[Extracted records]
--*--
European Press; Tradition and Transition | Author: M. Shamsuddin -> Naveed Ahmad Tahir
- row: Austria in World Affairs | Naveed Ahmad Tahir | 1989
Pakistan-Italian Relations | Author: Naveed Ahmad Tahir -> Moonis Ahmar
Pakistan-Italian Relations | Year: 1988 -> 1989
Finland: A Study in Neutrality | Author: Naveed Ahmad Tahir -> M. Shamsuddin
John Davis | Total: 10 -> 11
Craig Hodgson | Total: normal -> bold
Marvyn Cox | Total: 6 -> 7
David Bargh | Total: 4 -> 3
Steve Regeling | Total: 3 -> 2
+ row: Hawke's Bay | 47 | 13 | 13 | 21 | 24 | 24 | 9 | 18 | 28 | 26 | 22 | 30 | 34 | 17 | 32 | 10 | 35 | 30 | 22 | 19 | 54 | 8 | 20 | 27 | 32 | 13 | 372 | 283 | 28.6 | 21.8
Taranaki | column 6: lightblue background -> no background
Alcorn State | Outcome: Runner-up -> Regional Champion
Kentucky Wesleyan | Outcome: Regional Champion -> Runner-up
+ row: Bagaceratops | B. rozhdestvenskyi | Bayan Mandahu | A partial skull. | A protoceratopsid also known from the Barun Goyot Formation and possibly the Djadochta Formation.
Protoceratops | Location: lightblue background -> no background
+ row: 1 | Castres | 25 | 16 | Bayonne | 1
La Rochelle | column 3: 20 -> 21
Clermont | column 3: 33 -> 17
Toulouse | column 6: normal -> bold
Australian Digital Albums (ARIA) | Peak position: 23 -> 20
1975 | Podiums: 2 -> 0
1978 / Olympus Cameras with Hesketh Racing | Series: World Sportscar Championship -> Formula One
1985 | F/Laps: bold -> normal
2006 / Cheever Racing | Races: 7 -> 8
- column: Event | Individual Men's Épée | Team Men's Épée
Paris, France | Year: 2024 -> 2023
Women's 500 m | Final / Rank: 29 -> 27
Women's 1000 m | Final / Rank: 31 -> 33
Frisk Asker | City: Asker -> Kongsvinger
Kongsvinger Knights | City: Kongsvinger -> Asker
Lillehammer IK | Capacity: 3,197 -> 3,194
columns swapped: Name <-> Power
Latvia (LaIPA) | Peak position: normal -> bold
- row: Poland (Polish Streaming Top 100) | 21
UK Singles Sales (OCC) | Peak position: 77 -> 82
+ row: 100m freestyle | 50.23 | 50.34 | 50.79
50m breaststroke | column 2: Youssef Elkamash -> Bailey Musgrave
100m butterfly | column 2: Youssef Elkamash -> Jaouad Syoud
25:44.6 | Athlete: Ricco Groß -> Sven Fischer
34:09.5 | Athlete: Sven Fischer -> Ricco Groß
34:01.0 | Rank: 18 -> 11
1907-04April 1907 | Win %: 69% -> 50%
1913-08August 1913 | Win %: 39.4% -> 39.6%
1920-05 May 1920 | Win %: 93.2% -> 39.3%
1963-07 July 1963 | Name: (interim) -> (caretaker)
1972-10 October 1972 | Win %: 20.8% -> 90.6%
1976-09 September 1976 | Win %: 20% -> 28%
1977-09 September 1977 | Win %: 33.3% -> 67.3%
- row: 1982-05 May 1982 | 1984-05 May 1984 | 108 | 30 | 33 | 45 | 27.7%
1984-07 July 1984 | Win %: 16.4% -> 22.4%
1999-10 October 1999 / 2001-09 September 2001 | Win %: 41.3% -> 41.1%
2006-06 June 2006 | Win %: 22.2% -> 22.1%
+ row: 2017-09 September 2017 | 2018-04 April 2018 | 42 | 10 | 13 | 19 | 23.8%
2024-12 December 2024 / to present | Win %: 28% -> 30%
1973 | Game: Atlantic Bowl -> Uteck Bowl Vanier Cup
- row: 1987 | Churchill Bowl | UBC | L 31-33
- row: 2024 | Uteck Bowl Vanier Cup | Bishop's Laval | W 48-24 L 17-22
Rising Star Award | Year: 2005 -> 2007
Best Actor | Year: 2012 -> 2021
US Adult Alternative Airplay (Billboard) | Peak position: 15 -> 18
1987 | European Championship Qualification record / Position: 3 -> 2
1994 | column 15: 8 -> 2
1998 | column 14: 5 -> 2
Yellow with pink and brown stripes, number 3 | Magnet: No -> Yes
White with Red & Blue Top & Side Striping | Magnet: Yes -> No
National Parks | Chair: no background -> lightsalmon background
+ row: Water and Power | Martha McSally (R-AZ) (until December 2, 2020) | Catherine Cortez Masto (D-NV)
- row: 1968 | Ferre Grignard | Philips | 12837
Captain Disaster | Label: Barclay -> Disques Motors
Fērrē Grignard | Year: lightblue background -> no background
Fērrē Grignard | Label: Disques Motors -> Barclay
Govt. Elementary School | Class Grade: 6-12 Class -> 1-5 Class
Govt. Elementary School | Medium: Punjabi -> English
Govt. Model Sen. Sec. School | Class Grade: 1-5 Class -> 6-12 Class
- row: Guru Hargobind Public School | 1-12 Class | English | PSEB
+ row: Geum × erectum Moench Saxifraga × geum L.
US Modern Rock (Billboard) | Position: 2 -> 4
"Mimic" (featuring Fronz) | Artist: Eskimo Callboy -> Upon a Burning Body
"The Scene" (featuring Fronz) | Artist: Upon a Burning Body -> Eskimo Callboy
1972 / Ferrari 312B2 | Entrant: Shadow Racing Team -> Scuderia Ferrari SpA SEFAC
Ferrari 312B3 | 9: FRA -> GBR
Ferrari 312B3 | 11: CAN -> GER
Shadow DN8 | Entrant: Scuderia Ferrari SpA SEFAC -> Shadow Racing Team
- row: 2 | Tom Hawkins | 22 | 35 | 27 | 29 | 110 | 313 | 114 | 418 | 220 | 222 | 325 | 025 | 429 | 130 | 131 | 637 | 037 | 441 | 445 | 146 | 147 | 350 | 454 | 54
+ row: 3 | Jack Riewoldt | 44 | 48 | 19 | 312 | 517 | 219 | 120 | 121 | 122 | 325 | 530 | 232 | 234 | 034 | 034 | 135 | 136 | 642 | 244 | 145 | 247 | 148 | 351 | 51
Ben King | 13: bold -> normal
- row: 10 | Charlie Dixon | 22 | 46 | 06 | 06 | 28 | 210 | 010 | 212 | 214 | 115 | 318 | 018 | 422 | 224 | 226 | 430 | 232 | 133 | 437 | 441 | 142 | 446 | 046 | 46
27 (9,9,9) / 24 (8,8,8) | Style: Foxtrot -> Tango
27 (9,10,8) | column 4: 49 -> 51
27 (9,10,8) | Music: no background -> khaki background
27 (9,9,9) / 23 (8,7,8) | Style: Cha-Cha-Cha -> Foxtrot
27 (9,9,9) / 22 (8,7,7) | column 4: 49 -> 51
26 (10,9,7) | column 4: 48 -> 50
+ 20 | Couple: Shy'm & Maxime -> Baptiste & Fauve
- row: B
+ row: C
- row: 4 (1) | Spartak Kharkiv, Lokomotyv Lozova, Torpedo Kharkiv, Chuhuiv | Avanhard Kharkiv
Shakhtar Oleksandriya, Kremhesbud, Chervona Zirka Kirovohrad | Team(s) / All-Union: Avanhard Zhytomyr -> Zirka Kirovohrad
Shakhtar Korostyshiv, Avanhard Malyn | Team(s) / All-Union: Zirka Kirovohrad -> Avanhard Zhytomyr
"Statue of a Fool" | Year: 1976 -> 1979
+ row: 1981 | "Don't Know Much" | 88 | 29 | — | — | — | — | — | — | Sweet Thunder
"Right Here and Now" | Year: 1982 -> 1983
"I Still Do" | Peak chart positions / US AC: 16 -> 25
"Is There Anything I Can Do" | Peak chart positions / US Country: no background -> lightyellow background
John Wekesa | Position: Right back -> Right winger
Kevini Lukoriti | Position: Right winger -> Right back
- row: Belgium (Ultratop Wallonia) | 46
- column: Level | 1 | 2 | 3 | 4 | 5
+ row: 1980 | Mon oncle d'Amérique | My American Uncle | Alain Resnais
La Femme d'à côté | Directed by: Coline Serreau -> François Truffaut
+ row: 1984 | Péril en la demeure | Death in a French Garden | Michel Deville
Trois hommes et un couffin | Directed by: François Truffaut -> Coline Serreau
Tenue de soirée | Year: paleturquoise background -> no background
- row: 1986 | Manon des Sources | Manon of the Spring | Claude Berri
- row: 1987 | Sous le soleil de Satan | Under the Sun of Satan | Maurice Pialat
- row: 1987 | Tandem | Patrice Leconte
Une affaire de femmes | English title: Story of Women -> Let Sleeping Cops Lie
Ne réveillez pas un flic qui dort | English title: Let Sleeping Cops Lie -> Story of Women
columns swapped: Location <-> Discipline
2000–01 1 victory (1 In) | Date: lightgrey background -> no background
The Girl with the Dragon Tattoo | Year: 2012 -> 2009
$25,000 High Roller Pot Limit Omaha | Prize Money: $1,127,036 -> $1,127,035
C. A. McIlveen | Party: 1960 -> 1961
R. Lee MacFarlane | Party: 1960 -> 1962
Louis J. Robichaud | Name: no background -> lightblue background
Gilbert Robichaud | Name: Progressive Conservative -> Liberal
--*--
**YOUR INSTRUCTIONS**
Begin with the first line of the data and set down each line unchanged, up to and including the line that contains "Pakistan-Italian Relations | Year: 1988".

**FINISHED EXERCISE**
European Press; Tradition and Transition | Author: M. Shamsuddin -> Naveed Ahmad Tahir
- row: Austria in World Affairs | Naveed Ahmad Tahir | 1989
Pakistan-Italian Relations | Author: Naveed Ahmad Tahir -> Moonis Ahmar
Pakistan-Italian Relations | Year: 1988 -> 1989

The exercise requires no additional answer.